There are movies that fit these criteria.  The most obvious example for me is Richard Kelly’s Southland Tales (2006), a strange, abstract, ostentatious piece of filmmaking.  After the success of Donnie Darko, it seems Kelly was given carte blanche on creative output.  The result is a film that critics called “incoherent”, “pretentious”, “immature”, and “misdirected.”  Audiences avoided it like the plague, making it a box office failure and a home video failure, never really achieving the cult success of its predecessor.

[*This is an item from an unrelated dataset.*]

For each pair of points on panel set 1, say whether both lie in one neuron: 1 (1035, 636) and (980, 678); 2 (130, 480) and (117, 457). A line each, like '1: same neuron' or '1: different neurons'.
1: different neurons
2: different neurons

Yet I love it.  I love the hell out of it.  I bought the blu-ray at full price.  I kept the blu-ray in my car when I worked on the Disney Studios lot since my boss was friends with Southland Tales­-star Dwayne “The Rock” Johnson (I wanted to have it handy for him to sign if he ever showed up, but he never did).  Sure, the characters are inhuman, the plot overly complicated, and the tone- goofy, but nobody can call it boring.  Every moment is something off the wall and crazy.  Once a musical number breaks out at the midpoint where an injured drug-dealing ex-soldier (played by freagin’ Justin Timberlake) starts lip-syncing a track from The Killers for no obvious tonal, story, or thematic reason, you just have to let go and soak it all in.

I can’t defend Southland Tales to my friends.  I’ve tried, but I fail.  Sometimes a work connects to you on a level that’s either difficult or impossible to explain.  (For Southland Tales I think it’s the film’s dream-like tone that resonates with me.  I have strange, abstract dreams and this film feels like it could be one of them.)  But whatever it is I don’t trash talk the film because I admit its faults.  I didn’t refuse to purchase the blu-ray for $29.99 because I couldn’t explain my love for it to other people effectively.  I give it my full support.

And that’s what I did with SCRIPT-A.  I can totally see another judge in the second round squashing its dreams of being this year’s winner.  I can totally see that judge coming to me afterwards and asking what the hell I was thinking.  “How could you send this to the second round?” they’d ask.  “The characters are mediocre at best. The story is undercooked.  The structure deviant for no reason and the writer’s voice is just okay.”

“I know.” I’d reply.  “I agree with every criticism you lob at it, but I liked it.  I can’t defend it, but I enjoyed it.  Because even though I figured you probably wouldn’t like it, there was small chance you would see in it what I did.  And I’ll be damned if I didn’t give a script that entertained me that chance.” 

I will quit this business before I have to reject a script for objective reasons that I subjectively loved.  I’d quit and then go home and watch Southland Tales while listening to “Swagger Jagger”.  Keep your objective perfection, I’m hanging with my homies Cher Lloyd and Richard Kelly!